- Passage
■ ■ ■ ■ ■ ■ ■

Wednesday, August 28, 2013

Chance and focus

So there comes a time when you take a fresh guard. And school holidays are always a good time to take a break and reassess. 4 years as Clinical director in the Portsmouth Diabetes centre has been a rewarding time..but thats now all in the past. Maybe its just the circumstances, maybe its just the season- but I spent some time, forgetting the politics for a bit,as to what could be done for patients with diabetes either locally or even on a broader scale- what works, what doesnt?

For starters, there's the emergency admission side of things- we feel we have a 5 day service in the NHS but stories abound where the diabetes team haven't even been involved on weekdays, let alone anywhere else. Huge amount of variabilty about what diabetes teams deliver around the country. Why don't we look at models that work, learn from each other, borrow each others business cases...I don't know..but its an enigma that has forever baffled me. Is it ego? Is it the reluctance to believe that someone "else" could have come up with a good idea? Either way, thats certainly an area of debate but one that doesn't need necessarily investment but better coordination, better sharing of ideas, better understanding in the ethos that we are in the ever shrinking economy together.

And then there's "7 day working"...an ever increasing clamour - quite rightly - to provide better care over weekends. We know care is poor over weekends- and I can assure you that as swashbuckling I would like to portray our department as, we fail our patients on the weekends. I have some thoughts and ideas to resolve this- and in all fairness to the national organisations, they have given the opportunity for organisations to "earn" revenue which in turn would support the building of teams to deleiver 7 day cover. Best Practice Tariff for diabetes patients admitted is a great innovation...the question is how many are building business cases around that? And is it always about investment? Or is it about specialists working more smartly? So many questions..so little answers.

■ ■ ■ ■ ■ ■ ■

- Extracted data
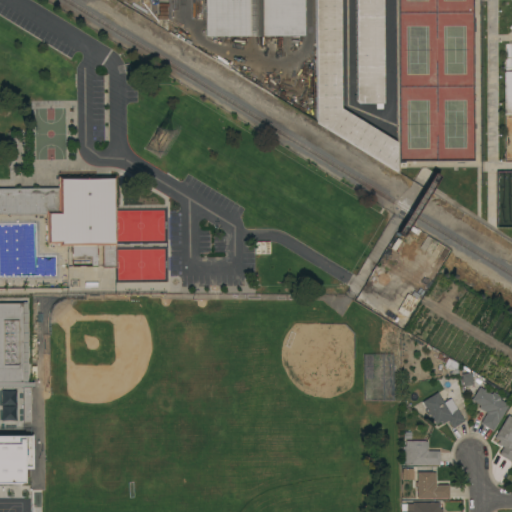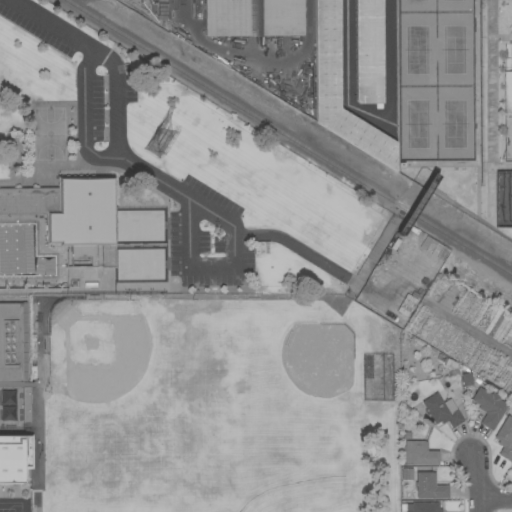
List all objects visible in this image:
building: (198, 1)
building: (153, 10)
building: (251, 18)
building: (252, 18)
building: (367, 51)
building: (368, 52)
road: (256, 58)
building: (340, 90)
building: (340, 90)
road: (83, 114)
road: (378, 119)
railway: (289, 134)
railway: (288, 137)
power tower: (161, 141)
road: (151, 175)
park: (152, 182)
building: (67, 210)
building: (504, 211)
building: (71, 214)
building: (261, 247)
building: (81, 250)
building: (32, 347)
building: (14, 351)
building: (466, 379)
building: (8, 398)
building: (488, 407)
building: (489, 407)
building: (441, 410)
building: (442, 411)
building: (8, 415)
building: (478, 418)
building: (504, 438)
building: (505, 438)
building: (418, 453)
building: (418, 454)
building: (14, 458)
building: (15, 458)
building: (406, 473)
road: (476, 483)
building: (429, 486)
building: (429, 487)
road: (496, 506)
building: (420, 507)
building: (421, 507)
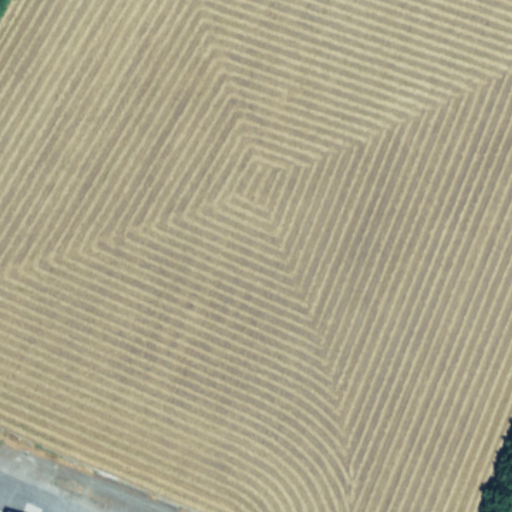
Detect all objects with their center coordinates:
crop: (260, 249)
road: (27, 500)
building: (2, 511)
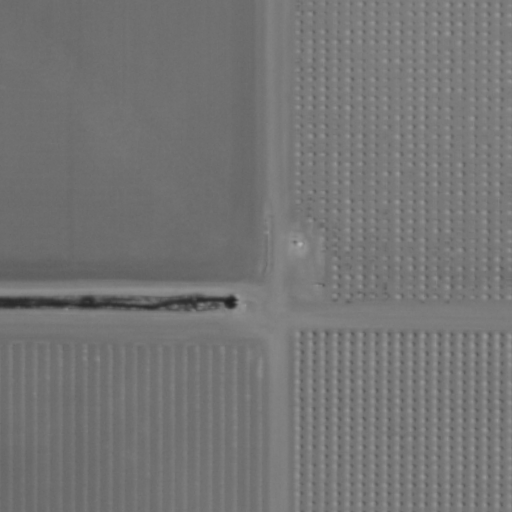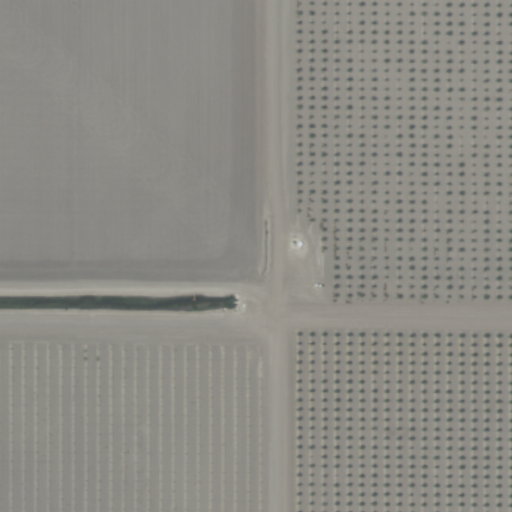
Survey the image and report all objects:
road: (294, 255)
crop: (256, 256)
road: (255, 286)
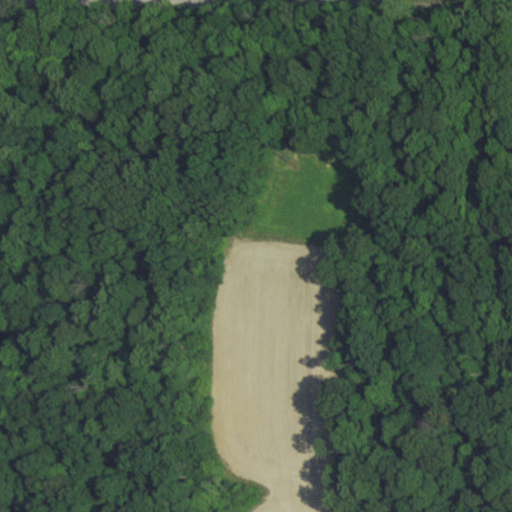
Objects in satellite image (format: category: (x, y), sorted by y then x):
road: (149, 5)
road: (255, 13)
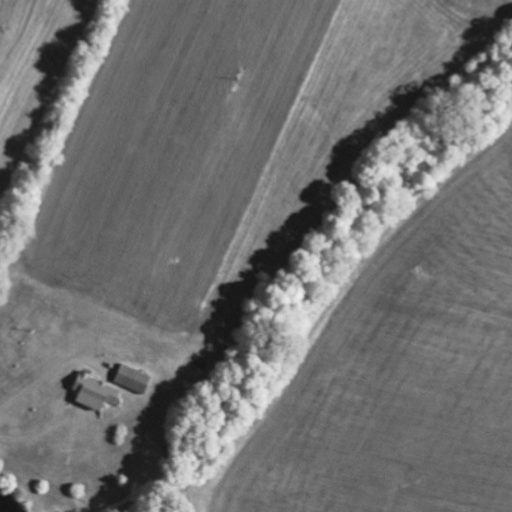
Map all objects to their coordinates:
building: (133, 378)
building: (96, 391)
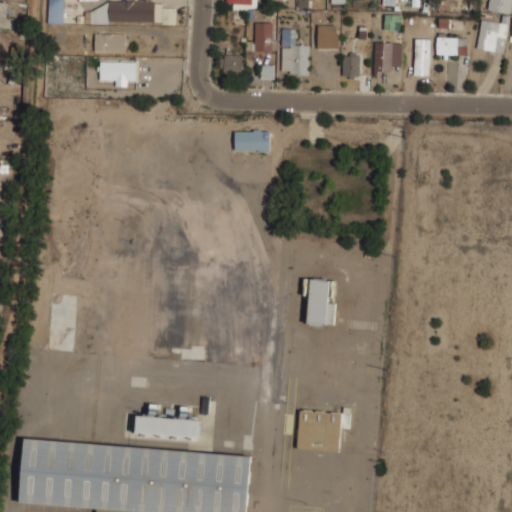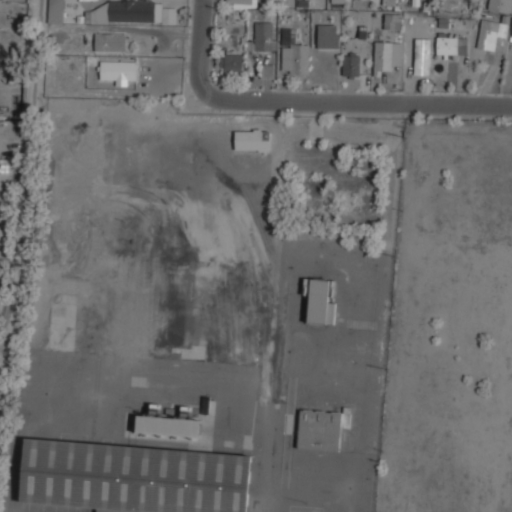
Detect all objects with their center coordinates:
building: (240, 1)
building: (338, 1)
building: (389, 2)
building: (389, 2)
building: (243, 4)
building: (499, 5)
building: (500, 5)
building: (55, 11)
building: (126, 12)
building: (392, 21)
building: (393, 21)
building: (492, 35)
building: (492, 35)
building: (263, 36)
building: (286, 36)
building: (327, 36)
building: (261, 37)
building: (327, 37)
building: (110, 42)
building: (451, 45)
building: (451, 46)
road: (199, 47)
building: (386, 55)
building: (387, 56)
building: (295, 58)
building: (295, 59)
building: (230, 62)
building: (231, 64)
building: (350, 64)
building: (351, 65)
building: (118, 70)
building: (267, 71)
road: (357, 102)
building: (252, 140)
building: (320, 302)
building: (168, 426)
building: (322, 429)
road: (263, 448)
building: (133, 476)
building: (134, 478)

■ ■ ■ ■ ■ ■ ■

- What you need to do
1 – Copy the diabetes care post from "And then there's" to "questions..so little answers.".
2 – Summarize the diabetes care post in two sentences.
3 – Pick up the diabetes care post after its final sentence and carry it on.

- Answers by item number
1 –
And then there's "7 day working"...an ever increasing clamour - quite rightly - to provide better care over weekends. We know care is poor over weekends- and I can assure you that as swashbuckling I would like to portray our department as, we fail our patients on the weekends. I have some thoughts and ideas to resolve this- and in all fairness to the national organisations, they have given the opportunity for organisations to "earn" revenue which in turn would support the building of teams to deleiver 7 day cover. Best Practice Tariff for diabetes patients admitted is a great innovation...the question is how many are building business cases around that? And is it always about investment? Or is it about specialists working more smartly? So many questions..so little answers.

2 – After four years as clinical director at the Portsmouth Diabetes centre, the writer considers what could be done for patients with diabetes. The writer points to huge variability in what diabetes teams deliver around the country and calls for better coordination and sharing of ideas, admits that care is poor over weekends, and, while praising the Best Practice Tariff, asks whether better weekend care is about investment or about specialists working more smartly.

3 –
There's also the area of more people being more on pumps..knowledge at the front door about what to with such patients? Not good at all...partly it is about education, partly its what the specialist team have done to improve the knowledge about pumps to their colleagues...but the challenge with education is also about sustainability. Does it work in an environment with such fast turnover? Again, questions with variablity of answers.
So the targets for me is to throw myself into those areas of challenge...can't tell the world what to do if I can't get it sorted in my own backyard. I have some ideas which i think will be able to crack the nut....lets see whether it can be done or not.

Finally, a break also gives you a moment to take pause and see whats also so close to you. Too many evenings spent socialising, trying to "crack a deal", negotiate the next innovation, spend time on twitter...one thing seemed to be losing out...family. I will take on the above challenges but also want to do so with an eye on whats dear. So, more time for the family..more time to see the kids, hug them a bit harder..and perhaps more focussed areas as above to concentrate on for folks with diabetes. I hope I can always have the opportunity to do that.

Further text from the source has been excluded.